Colonização Grega (750–550 a.C.): Expansão, Comércio e Ascensão da Pólis
A grande era da colonização grega está associada ao período de tempo que se estendeu da segunda metade do século VIII à primeira metade do século VI. As colônias gregas foram enviadas para o oeste, para a Sicília e o sul da Itália, até a costa sul da França e a costa leste da Espanha; para o leste, para a costa trácia, o Helesponto e ao redor das margens do Mar Negro; e para o sul, para Cirenaica, na moderna Líbia, na costa norte da África. Houve um período anterior de colonização grega durante a Idade das Trevas (1200–900 a.C.) após a queda da civilização micênica no século XII: as chamadas migrações jônicas e dóricas. Segundo a tradição, os dórios, sob a liderança dos filhos de Héracles, que haviam sido exilados de Micenas, retornaram à Grécia para recuperar sua herança à força, o que resultou nos jônios buscando refúgio deles cruzando o Mar Egeu e se estabelecendo na Ásia Menor; mas não foi na mesma escala nem tão bem organizado quanto esta expansão posterior. O fim da Idade das Trevas inaugurou uma era que testemunhou a redescoberta de viagens de longa distância por mar, o comércio generalizado em torno do Mediterrâneo, a reintrodução da escrita e a ascensão da ‘polis’ ou cidade-estado grega. O século VIII (799–700) foi uma época de notável crescimento econômico, com o desenvolvimento agrícola trazendo um aumento geral no nível de prosperidade, especialmente para a aristocracia, cujo controle político sobre sua própria polis era baseado em sua posse da melhor e maior quantidade de terra, bem como em sua capacidade de defender o estado de ameaças externas. A terra, especialmente em uma era pré-cunhagem, era a mais valiosa de todas as posses, porque era a única garantia de riqueza permanente. No entanto, o século VIII também testemunhou o surgimento de sérios problemas sociais na Grécia, que estavam ligados direta ou indiretamente à terra.

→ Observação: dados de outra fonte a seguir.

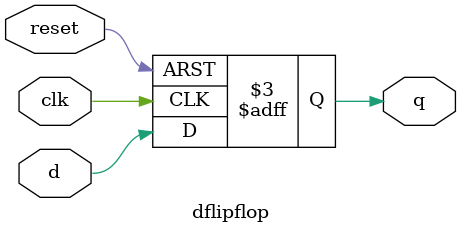
<source format=v>
module lab12_2(clk,a);
input clk;    
output [3:0]a;
dflipflop sto(~a[0],clk,0,a[3]);
dflipflop st1(a[3],clk,0,a[2]);
dflipflop st2(a[2],clk,0,a[1]);
dflipflop st3(a[1],clk,0,a[0]);
endmodule                                                                                                                                                                                                                                                                                                                                                                                                                                                                                                                                  
module dflipflop(d,clk,reset,q);
input d,clk,reset;
output q;
reg q;
always@(posedge reset or negedge clk)
if(reset==1)
q<=0;
else
q<=d;
endmodule


</source>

A opinião acadêmica no passado tem sido profundamente dividida sobre as causas da colonização: se era a fome de terras, decorrente da superpopulação, ou o comércio que era a causa primária. Essas alternativas gritantes provaram ser insatisfatórias quando todas as evidências são consideradas, especialmente com o crescimento das escavações arqueológicas em sítios coloniais. Além disso, é necessário esclarecer o que se entende por ‘comércio’ antes que possa ser oferecido como motivo para a colonização: se é uma busca por mercados estrangeiros para as próprias exportações do estado, ou uma busca por recursos vitais que o estado carece e pode importar. Também é vital, desde o início, fazer uma distinção clara entre uma colônia (‘apoikia’) e um posto comercial (‘emporion’), ambos presentes desde o século VIII. A colônia era uma cidade independente desde o início, fundada em uma data específica e por um ato público, que tinha seu próprio governo, leis e política externa, e cujos habitantes eram cidadãos da colônia e não da metrópole. O emporion era, por outro lado, um posto comercial estritamente comercial, que era formado espontaneamente por comerciantes de diferentes cidades-estado gregas, mesmo por não gregos. No entanto, mesmo essa distinção clara poderia às vezes ser confusa: Heródoto se refere às colônias milesianas na costa norte do Mar Negro como emporia.